1. Field of the Invention
The present invention relates to a laser diode module including a light-detecting device, such as a photodiode (PD), for monitoring an optical output from a laser diode device, for example, from a semiconductor laser diode.
2. Description of the Background Art
FIG. 10 shows a structure of a laser diode module including a photodiode. Referring to FIG. 10, in general, the laser diode module includes a laser diode (LD) device 1, a photodiode 2, a lens 4, a cover glass 10, a polarizer 11 and a filter 12. An optical fiber having its end 5 is shown in FIG. 10.
In the conventional laser diode module shown in FIG. 10, photodiode 2 is placed on an optical axis 6 at the back of laser diode device 1. Photodiode 2 thus receives back radiation 7 from the rear side of laser diode device 1 to monitor an output of laser diode 1.
A pumping laser (wavelength: 980 or 1480 nm) employed as a light source for exciting a fiber amplifier has a high optical output.

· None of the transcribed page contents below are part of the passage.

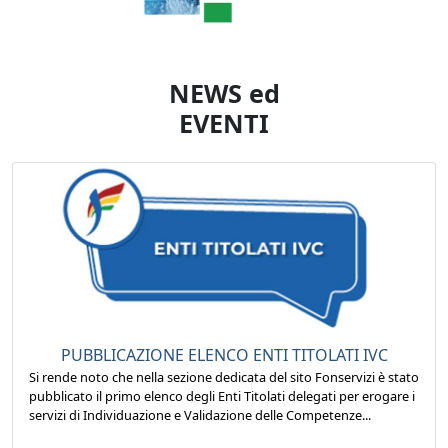
NEWS ed
EVENTI
PUBBLICAZIONE ELENCO ENTI TITOLATI IVC
Si rende noto che nella sezione dedicata del sito Fonservizi è stato
pubblicato il primo elenco degli Enti Titolati delegati per erogare i
servizi di Individuazione e Validazione delle Competenze...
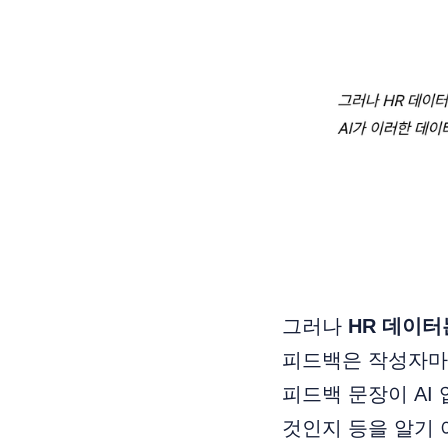
그러나
HR 데이터
피드백은 작성자마다
피드백 문장이 AI
것인지 등을 알기 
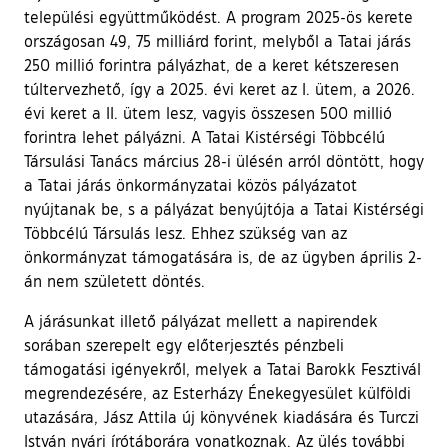
települési együttműködést. A program 2025-ös kerete
országosan 49, 75 milliárd forint, melyből a Tatai járás
250 millió forintra pályázhat, de a keret kétszeresen
túltervezhető, így a 2025. évi keret az I. ütem, a 2026.
évi keret a II. ütem lesz, vagyis összesen 500 millió
forintra lehet pályázni. A Tatai Kistérségi Többcélú
Társulási Tanács március 28-i ülésén arról döntött, hogy
a Tatai járás önkormányzatai közös pályázatot
nyújtanak be, s a pályázat benyújtója a Tatai Kistérségi
Többcélú Társulás lesz. Ehhez szükség van az
önkormányzat támogatására is, de az ügyben április 2-
án nem született döntés.
A járásunkat illető pályázat mellett a napirendek
sorában szerepelt egy előterjesztés pénzbeli
támogatási igényekről, melyek a Tatai Barokk Fesztivál
megrendezésére, az Esterházy Énekegyesület külföldi
utazására, Jász Attila új könyvének kiadására és Turczi
István nyári írótáborára vonatkoznak. Az ülés további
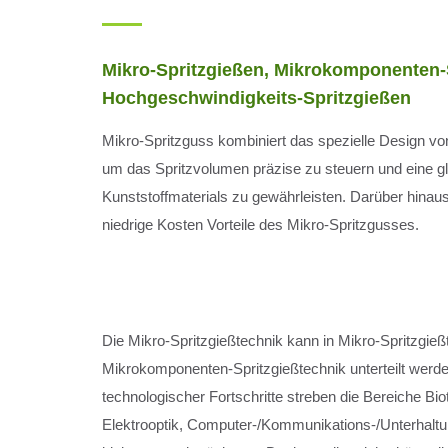
Mikro-Spritzgießen, Mikrokomponenten-
Hochgeschwindigkeits-Spritzgießen
Mikro-Spritzguss kombiniert das spezielle Design von
um das Spritzvolumen präzise zu steuern und eine g
Kunststoffmaterials zu gewährleisten. Darüber hinaus
niedrige Kosten Vorteile des Mikro-Spritzgusses.
Die Mikro-Spritzgießtechnik kann in Mikro-Spritzgieß
Mikrokomponenten-Spritzgießtechnik unterteilt werd
technologischer Fortschritte streben die Bereiche Bio
Elektrooptik, Computer-/Kommunikations-/Unterhaltu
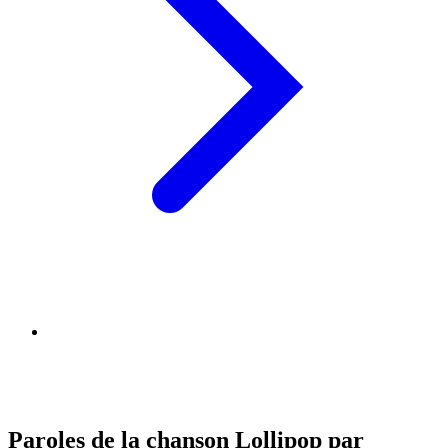
Paroles de la chanson Lollipop par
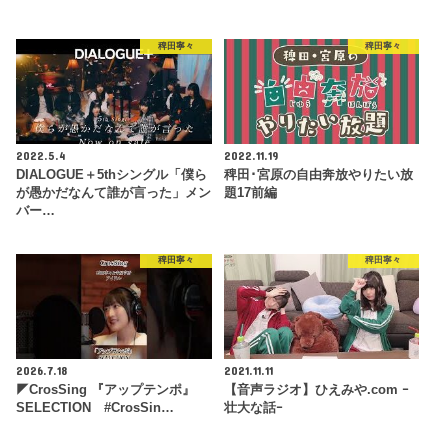
稗田寧々
稗田寧々
2022.5.4
2022.11.19
DIALOGUE＋5thシングル「僕ら
稗田･宮原の自由奔放やりたい放
が愚かだなんて誰が言った」メン
題17前編
バー…
稗田寧々
稗田寧々
2026.7.18
2021.11.11
◤CrosSing 『アップテンポ』
【音声ラジオ】ひえみや.com ｰ
SELECTION #CrosSin…
壮大な話ｰ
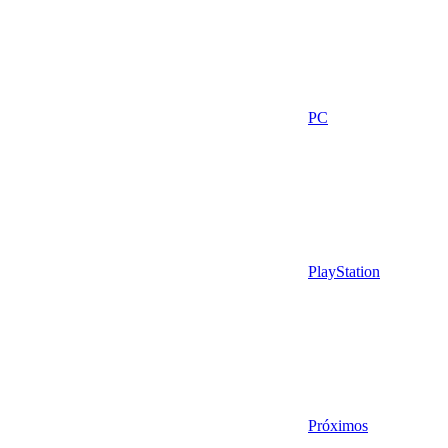
PC
PlayStation
Próximos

It could accordingly occur that the current monitored by photodiode 2 reaches a saturation state or that the optical output exceeds the driving ability of a driver for photodiode 2.
With the purpose of more accurately monitoring the laser output, it is desired that photodiode 2 receives, not the back radiation 7 which is affected by an internal state (lasing state) of the laser module, but reflected radiation 9 of front radiation 8 or scattered radiation from laser diode device 1.

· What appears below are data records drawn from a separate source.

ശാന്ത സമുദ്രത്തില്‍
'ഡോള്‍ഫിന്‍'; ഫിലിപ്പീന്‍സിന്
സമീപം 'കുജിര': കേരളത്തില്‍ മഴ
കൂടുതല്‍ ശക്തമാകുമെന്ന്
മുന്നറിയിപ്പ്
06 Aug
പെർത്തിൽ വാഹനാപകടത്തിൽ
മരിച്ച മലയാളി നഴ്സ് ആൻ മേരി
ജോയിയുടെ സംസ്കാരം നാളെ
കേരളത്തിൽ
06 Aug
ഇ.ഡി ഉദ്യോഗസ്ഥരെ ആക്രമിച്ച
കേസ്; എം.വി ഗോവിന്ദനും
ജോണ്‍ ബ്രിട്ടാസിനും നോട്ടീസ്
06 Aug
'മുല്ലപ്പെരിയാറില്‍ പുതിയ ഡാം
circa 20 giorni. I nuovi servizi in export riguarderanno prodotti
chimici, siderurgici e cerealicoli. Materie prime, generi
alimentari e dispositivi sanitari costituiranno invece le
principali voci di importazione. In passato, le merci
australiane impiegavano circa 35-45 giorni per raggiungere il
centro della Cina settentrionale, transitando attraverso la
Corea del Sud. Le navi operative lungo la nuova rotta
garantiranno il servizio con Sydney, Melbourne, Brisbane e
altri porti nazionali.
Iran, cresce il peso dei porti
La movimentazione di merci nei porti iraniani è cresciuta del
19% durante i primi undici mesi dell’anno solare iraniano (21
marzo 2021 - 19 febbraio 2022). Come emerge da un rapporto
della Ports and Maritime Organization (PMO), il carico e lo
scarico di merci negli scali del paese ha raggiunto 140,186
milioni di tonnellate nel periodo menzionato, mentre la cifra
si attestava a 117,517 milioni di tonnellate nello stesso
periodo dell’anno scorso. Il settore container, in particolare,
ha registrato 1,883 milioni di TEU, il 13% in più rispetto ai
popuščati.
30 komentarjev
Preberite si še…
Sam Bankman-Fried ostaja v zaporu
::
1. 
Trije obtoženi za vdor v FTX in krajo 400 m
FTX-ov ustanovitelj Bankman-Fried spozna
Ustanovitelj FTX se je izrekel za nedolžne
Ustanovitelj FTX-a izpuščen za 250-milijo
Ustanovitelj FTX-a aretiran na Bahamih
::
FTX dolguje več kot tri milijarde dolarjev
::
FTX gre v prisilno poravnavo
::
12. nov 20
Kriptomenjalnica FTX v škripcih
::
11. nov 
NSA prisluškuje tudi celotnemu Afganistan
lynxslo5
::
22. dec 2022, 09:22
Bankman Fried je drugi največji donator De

A laser resonator is constituted of two opposing end-surfaces of laser diode device 1 and a reflector (e.g., a fiber grating within the optical fiber). If any environmental change or change of an injection current is caused to the laser resonator (composite resonator including the fiber grating), gain characteristics of laser diode device 1 change and accordingly the fiber grating does not effectively function, and the ratio between an output from the front and an output from the back of laser diode device 1 changes.
A resultant problem in the placement of photodiode 2 receiving back radiation 7 only is that the linear relation between the radiation received by photodiode 2 and the laser output is lost and consequently photodiode 2 does not serve as an output monitor.
In addition, reflected radiation 9 of front radiation 8 alone is insufficient to allow photodiode 2 to have a sufficient signal intensity, resulting in deterioration of the S/N ratio and thus deterioration of controllability of photodiode 2.